Ce que les industriels doivent surveiller à la rentrée

Trois échéances se superposent pour les entreprises de la filière. Les résultats de l’appel à projets financé par l’ETS maritime, l’évolution du prix du quota carbone qui conditionne la taille de cette enveloppe, et le durcissement des critères d’achat public, alors que le critère environnemental désormais obligatoire s’applique aux marchés lancés depuis le 21 août 2026.
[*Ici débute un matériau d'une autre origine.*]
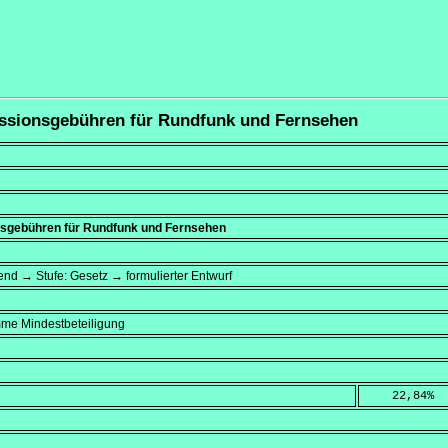
essionsgebühren für Rundfunk und Fernsehen
sgebühren für Rundfunk und Fernsehen
dend → Stufe: Gesetz → formulierter Entwurf
mme Mindestbeteiligung
    22,84
%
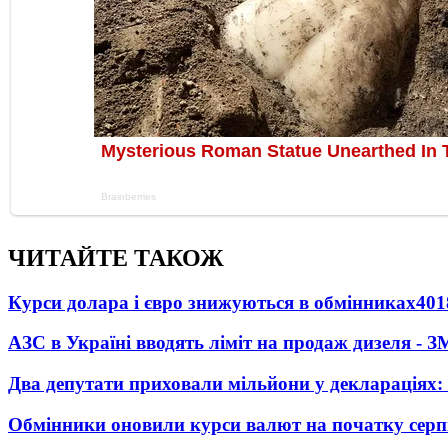
ЧИТАЙТЕ ТАКОЖ
Курси долара і євро знижуються в обмінниках
401
АЗС в Україні вводять ліміт на продаж дизеля - З
Два депутати приховали мільйони у деклараціях:
Обмінники оновили курси валют на початку сер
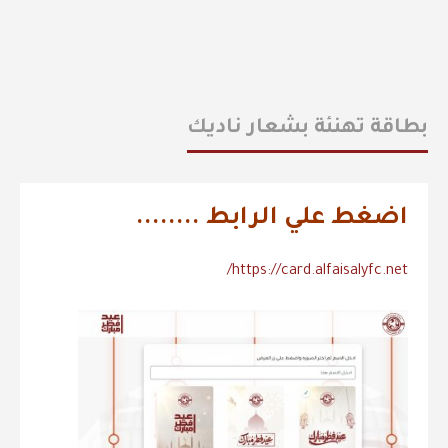
بطاقة تهنئة بشعار ناديك
اضغط علي الرابط ........
https://card.alfaisalyfc.net/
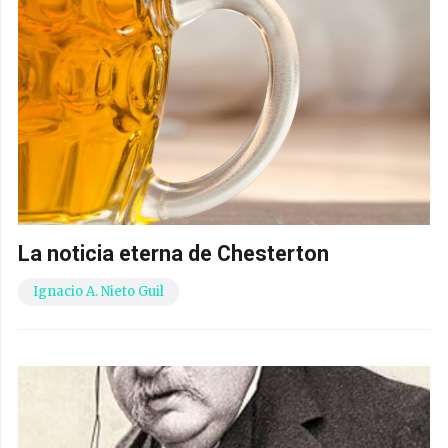
La noticia eterna de Chesterton
Ignacio A. Nieto Guil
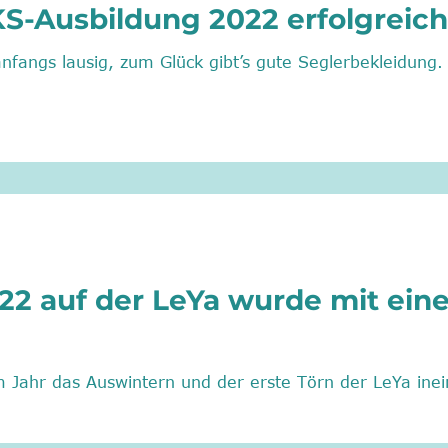
S-Ausbildung 2022 erfolgreich
ück gibt’s gute Seglerbekleidung. Die Crew ist durch Vorbesprechung
022 auf der LeYa wurde mit ein
m Jahr das Auswintern und der erste Törn der LeYa inei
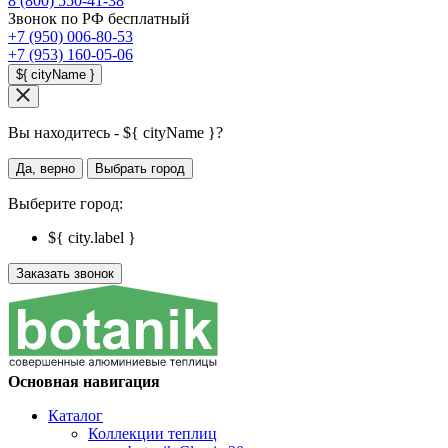
8 (800) 550-41-38
Звонок по РФ бесплатный
+7 (950) 006-80-53
+7 (953) 160-05-06
${ cityName }
Вы находитесь - ${ cityName }?
Да, верно
Выбрать город
Выберите город:
${ city.label }
Заказать звонок
Основная навигация
Каталог
Коллекции теплиц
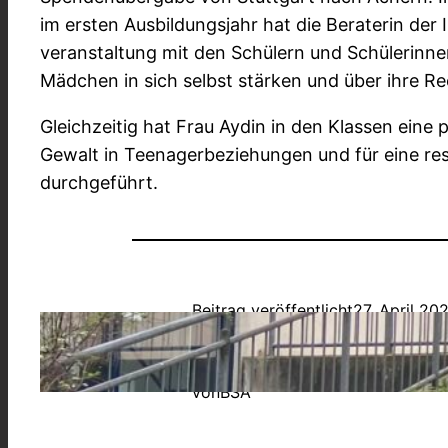
im ersten Ausbildungsjahr hat die Beraterin der 
veranstaltung mit den Schülern und Schülerinne
Mädchen in sich selbst stärken und über ihre Rec
Gleichzeitig hat Frau Aydin in den Klassen eine
Gewalt in Teenagerbeziehungen und für eine re
durchgeführt.
Beitrag veröffentlicht
27. April 20
Allgemein
, 
Außerunterrichtliches
von
BSA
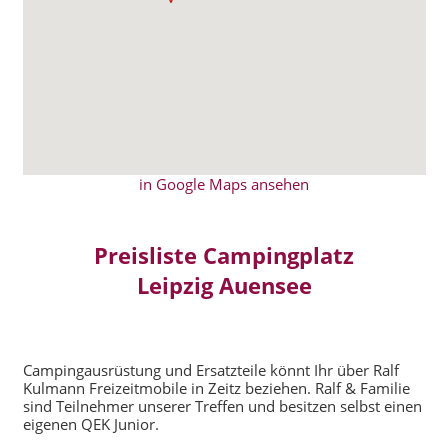
in Google Maps ansehen
Preisliste Campingplatz
Leipzig Auensee
Campingausrüstung und Ersatzteile könnt Ihr über Ralf
Kulmann Freizeitmobile in Zeitz beziehen. Ralf & Familie
sind Teilnehmer unserer Treffen und besitzen selbst einen
eigenen QEK Junior.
La question de fond n’est pas le montant de l’aide mais la commande qui suivra. Une technologie subventionnée sans débouché commercial reste un démonstrateur, et l’histoire industrielle française compte plus d’un prototype exemplaire jamais passé en série. Les 21,4 millions d’euros annoncés valent donc surtout par ce qu’ils déclenchent chez les armateurs.

Le calendrier réglementaire européen fournira une partie de la réponse. Tant que le coût des émissions maritimes reste inférieur à celui d’un rétrofit, les propulsions alternatives peinent à trouver preneur, et les neuf projets soutenus depuis 2025 resteront des paris sur un point de bascule. Le vrai déclencheur sera le prix du carbone, pas la subvention.